» **Aim of the task**
Transcribe word for word the lines of the data from the one containing "Eine eigene" through the one containing "grundsätzlich ein Balkonkraftwerk", inclusive.

[Stored data entries]
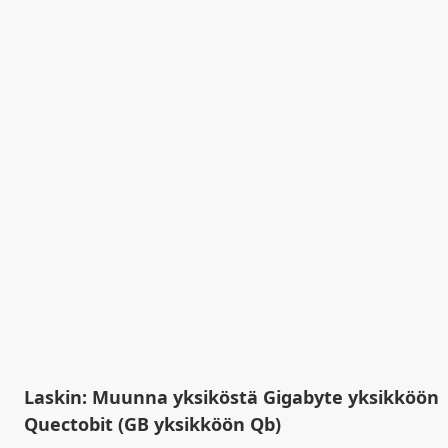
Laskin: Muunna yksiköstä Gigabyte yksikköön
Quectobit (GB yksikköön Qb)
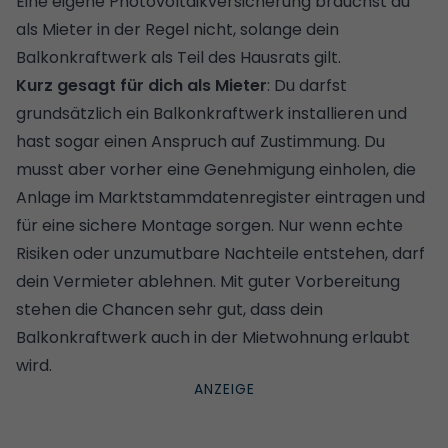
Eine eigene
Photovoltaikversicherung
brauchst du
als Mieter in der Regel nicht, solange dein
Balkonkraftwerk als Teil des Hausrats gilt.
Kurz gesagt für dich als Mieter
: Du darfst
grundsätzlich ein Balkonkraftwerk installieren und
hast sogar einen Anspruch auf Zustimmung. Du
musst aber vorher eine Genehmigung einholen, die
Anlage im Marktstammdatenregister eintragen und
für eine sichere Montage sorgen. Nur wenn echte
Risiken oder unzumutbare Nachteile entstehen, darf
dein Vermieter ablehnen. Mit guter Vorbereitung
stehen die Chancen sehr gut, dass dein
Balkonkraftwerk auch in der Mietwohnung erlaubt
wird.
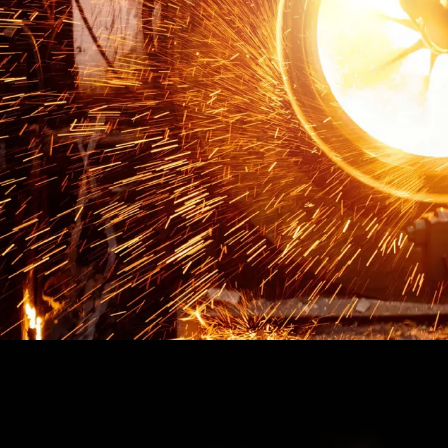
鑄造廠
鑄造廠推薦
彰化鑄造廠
* * *
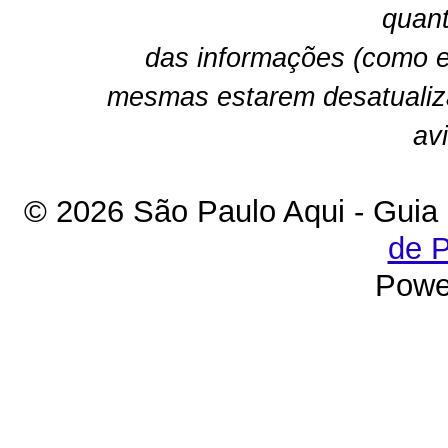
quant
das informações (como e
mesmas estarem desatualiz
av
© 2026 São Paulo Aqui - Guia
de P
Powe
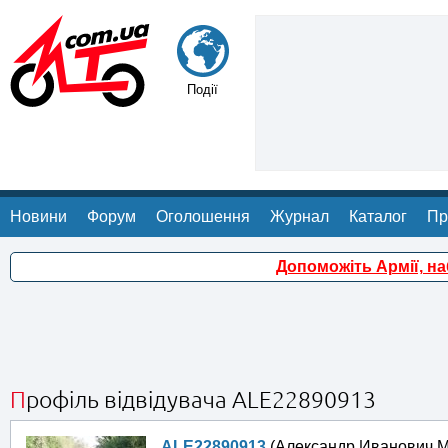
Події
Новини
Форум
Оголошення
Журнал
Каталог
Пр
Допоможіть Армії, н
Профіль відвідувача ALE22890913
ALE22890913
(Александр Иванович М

» **Response area**
Eine eigene
Photovoltaikversicherung
brauchst du
als Mieter in der Regel nicht, solange dein
Balkonkraftwerk als Teil des Hausrats gilt.
Kurz gesagt für dich als Mieter
: Du darfst
grundsätzlich ein Balkonkraftwerk installieren und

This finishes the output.